Answer these from the Adirondacks post below, with each answer on its own line:
(a) Which lake could be seen from the porch of the lodge?
(b) In what year did E.B. White write "Once More to the Lake"?
(c) What does the writer say White still is to them?
** Opening SOURCE TEXT block **
Back from a Labor Day weekend in the Adirondacks (highly recommended, particularly including a little time on the water, and the Adirondack Museum).  A selection from lots of photos I took, including–that deep blue one–the view from the porch of our lodge looking out onto Blue Mountain Lake on a late summer evening.

To complete it, a bit from E.B. White’s 1941 essay, “Once More to the Lake.” He was talking about Maine, but the spirit is the same. 

 

Summertime, oh summertime, pattern of life indelible, the fade-proof lake, the woods unshatterable, the pasture with the sweetfern and the juniper forever and ever, summer without end; this was the background, and the life along the shore was the design, the cottages with their innocent and tranquil design, their tiny docks with the flagpole and the American flag floating against the white clouds in the blue sky, the little paths over the roots of the trees leading from camp to camp and the paths leading back to the outhouses and the can of lime for sprinkling, and at the souvenir counters at the store the miniature birch-bark canoes and the post cards that showed things looking a little better than they looked. This was the American family at play, escaping the city heat, wondering whether the newcomers at the camp at the head of the cove were “common” or “nice,” wondering whether it was true that the people who drove up for Sunday dinner at the farmhouse were turned away because there wasn’t enough chicken.

Perhaps he seems a bit-old fashioned, even Norman Rockwell-esque now, but it’s hard to overestimate what an influence White’s prose had over Americans who tried to write a sentence in English in my generation.  He’s still a lodestone to me.
** Closing SOURCE TEXT block **
** Opening SUPPLIED INFORMATION block **
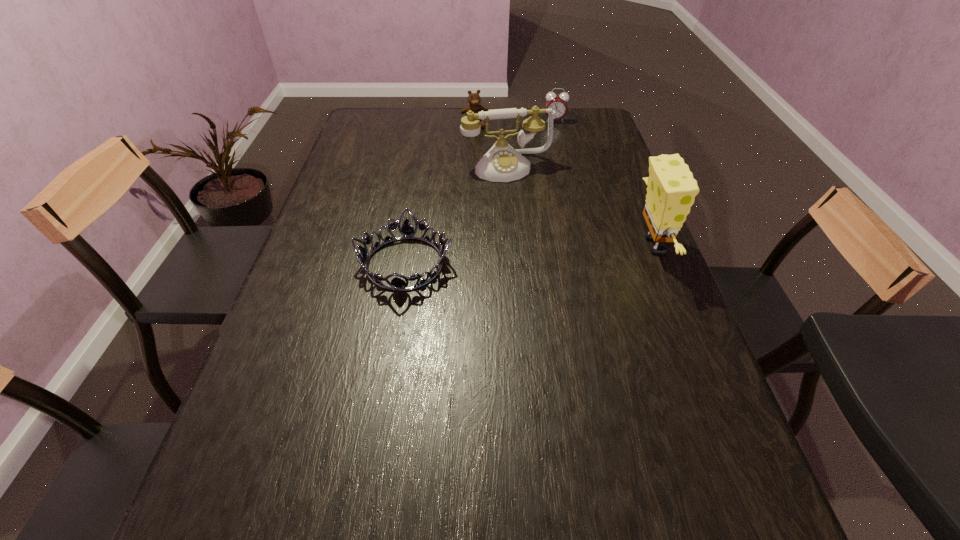
Select which object appears as the third closest to the shortest object. Please provide its 2D coordinates. Your answer should be formatted as a tuple, i.e. [(x, y)], where the tuple contains the x and y coordinates of a point satisfying the conditions above.

[(474, 99)]

The height and width of the screenshot is (540, 960). Identify the location of vacant area in the image that satisfies the following two spatial constraints: 1. on the back side of the third farthest object; 2. on the left side of the second object from right to left. (503, 121).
** Closing SUPPLIED INFORMATION block **
_EXERCISE RESULT_
(a) Blue Mountain Lake
(b) 1941
(c) A lodestone